_WORK INSTRUCTIONS:_ Each line below that includes the word "Count" is to be reported.

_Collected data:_

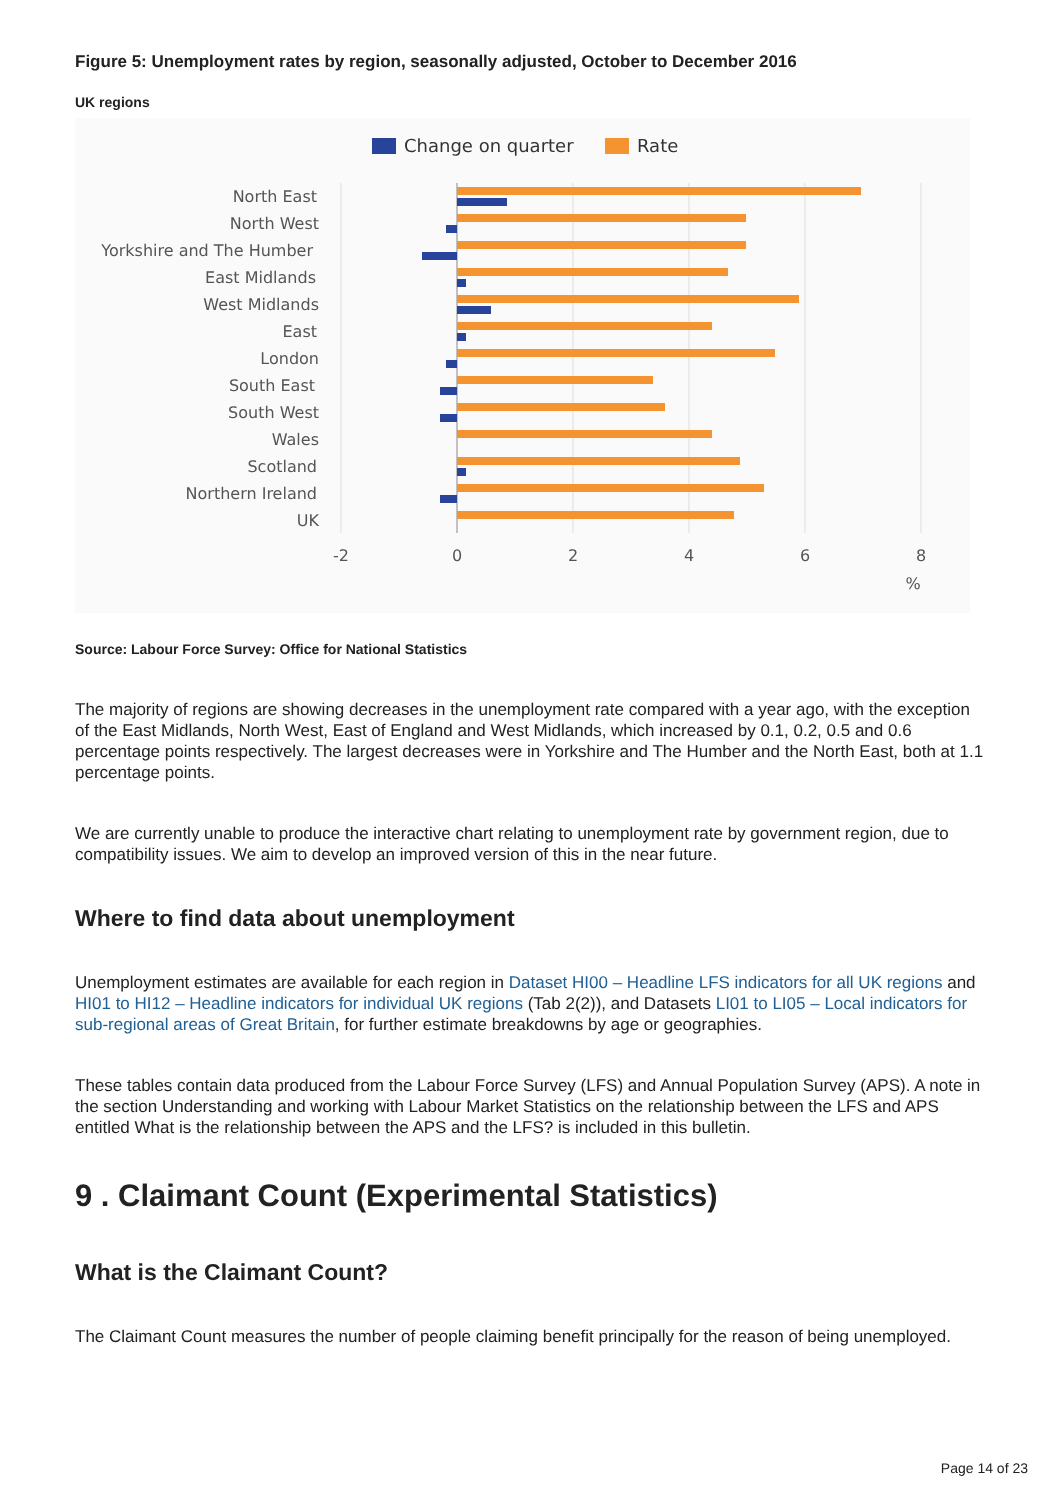Figure 5: Unemployment rates by region, seasonally adjusted, October to December 2016
UK regions
Change on quarter
Rate
North East
North West
Yorkshire and The Humber
East Midlands
West Midlands
East
London
South East
South West
Wales
Scotland
Northern Ireland
UK
-2
0
2
4
6
8
%
Source: Labour Force Survey: Office for National Statistics
The majority of regions are showing decreases in the unemployment rate compared with a year ago, with the exception of the East Midlands, North West, East of England and West Midlands, which increased by 0.1, 0.2, 0.5 and 0.6 percentage points respectively. The largest decreases were in Yorkshire and The Humber and the North East, both at 1.1 percentage points.
We are currently unable to produce the interactive chart relating to unemployment rate by government region, due to compatibility issues. We aim to develop an improved version of this in the near future.
Where to find data about unemployment
Unemployment estimates are available for each region in Dataset HI00 – Headline LFS indicators for all UK regions and HI01 to HI12 – Headline indicators for individual UK regions (Tab 2(2)), and Datasets LI01 to LI05 – Local indicators for sub-regional areas of Great Britain, for further estimate breakdowns by age or geographies.
These tables contain data produced from the Labour Force Survey (LFS) and Annual Population Survey (APS). A note in the section Understanding and working with Labour Market Statistics on the relationship between the LFS and APS entitled What is the relationship between the APS and the LFS? is included in this bulletin.
9 . Claimant Count (Experimental Statistics)
What is the Claimant Count?
The Claimant Count measures the number of people claiming benefit principally for the reason of being unemployed.
Page 14 of 23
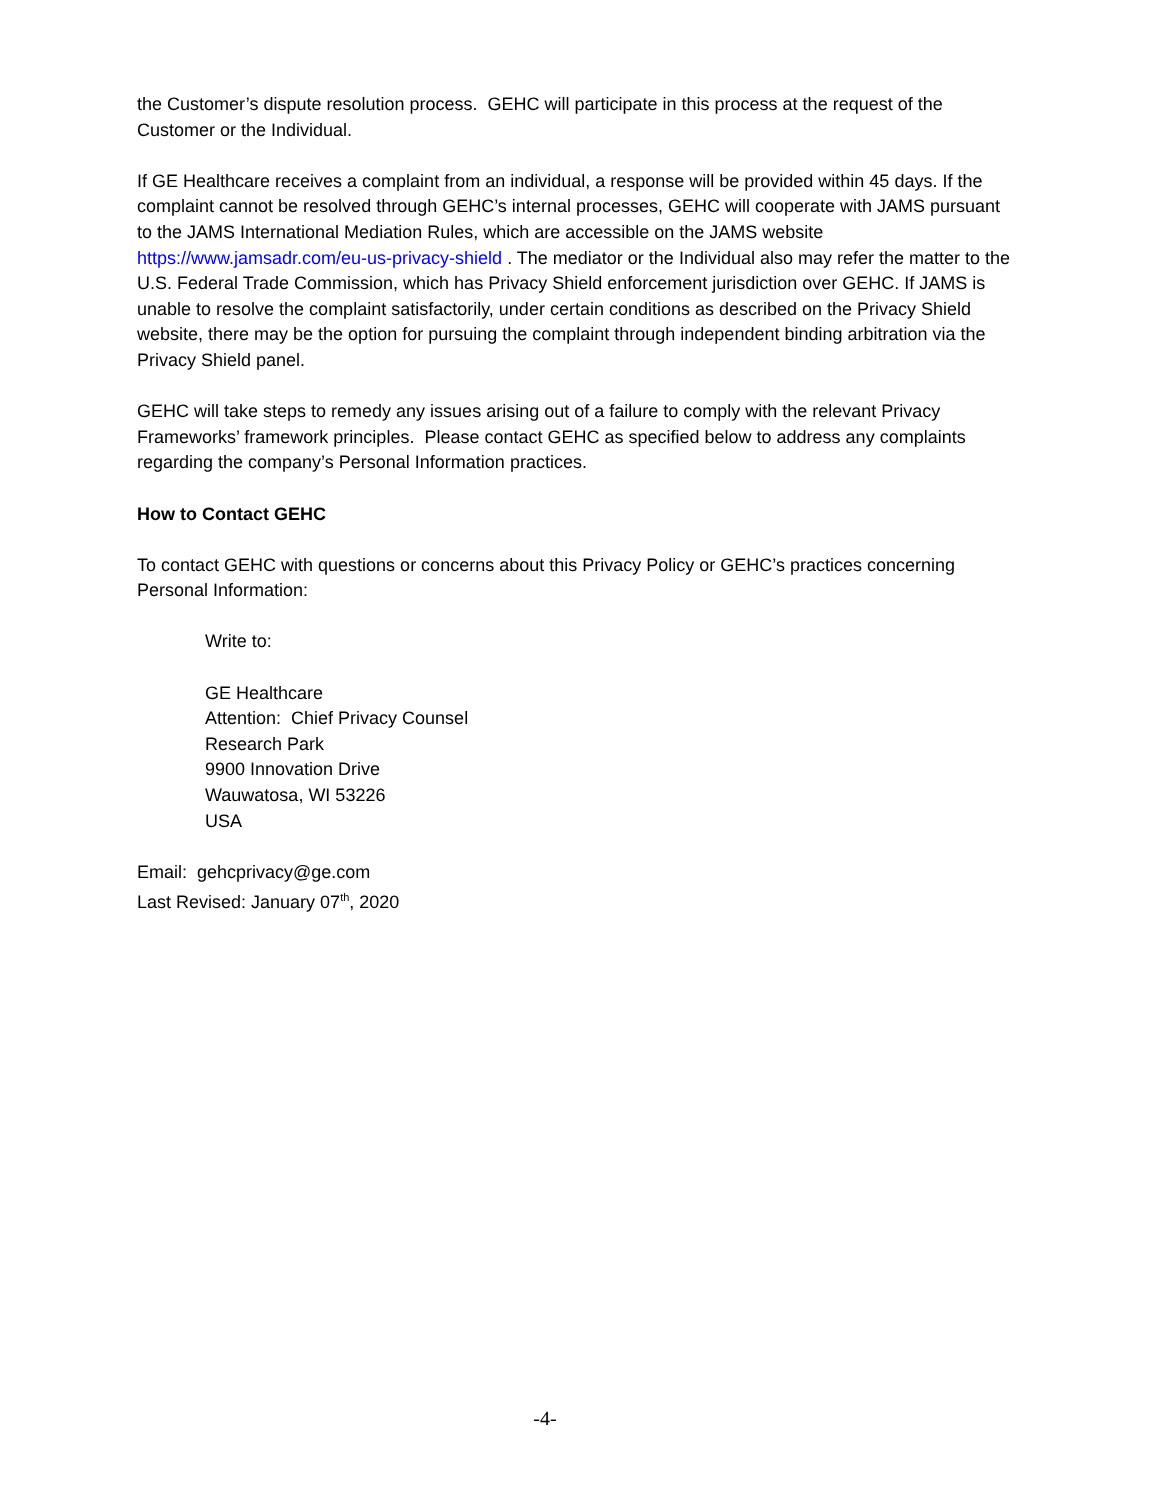the Customer’s dispute resolution process. GEHC will participate in this process at the request of the Customer or the Individual.
If GE Healthcare receives a complaint from an individual, a response will be provided within 45 days. If the complaint cannot be resolved through GEHC’s internal processes, GEHC will cooperate with JAMS pursuant to the JAMS International Mediation Rules, which are accessible on the JAMS website https://www.jamsadr.com/eu-us-privacy-shield . The mediator or the Individual also may refer the matter to the U.S. Federal Trade Commission, which has Privacy Shield enforcement jurisdiction over GEHC. If JAMS is unable to resolve the complaint satisfactorily, under certain conditions as described on the Privacy Shield website, there may be the option for pursuing the complaint through independent binding arbitration via the Privacy Shield panel.
GEHC will take steps to remedy any issues arising out of a failure to comply with the relevant Privacy Frameworks’ framework principles. Please contact GEHC as specified below to address any complaints regarding the company’s Personal Information practices.
How to Contact GEHC
To contact GEHC with questions or concerns about this Privacy Policy or GEHC’s practices concerning Personal Information:
Write to:
GE Healthcare
Attention: Chief Privacy Counsel
Research Park
9900 Innovation Drive
Wauwatosa, WI 53226
USA
Email: gehcprivacy@ge.com
Last Revised: January 07<sup>th</sup>, 2020
-4-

_RESPONSE TO THE TASK:_
9 . Claimant Count (Experimental Statistics)
What is the Claimant Count?
The Claimant Count measures the number of people claiming benefit principally for the reason of being unemployed.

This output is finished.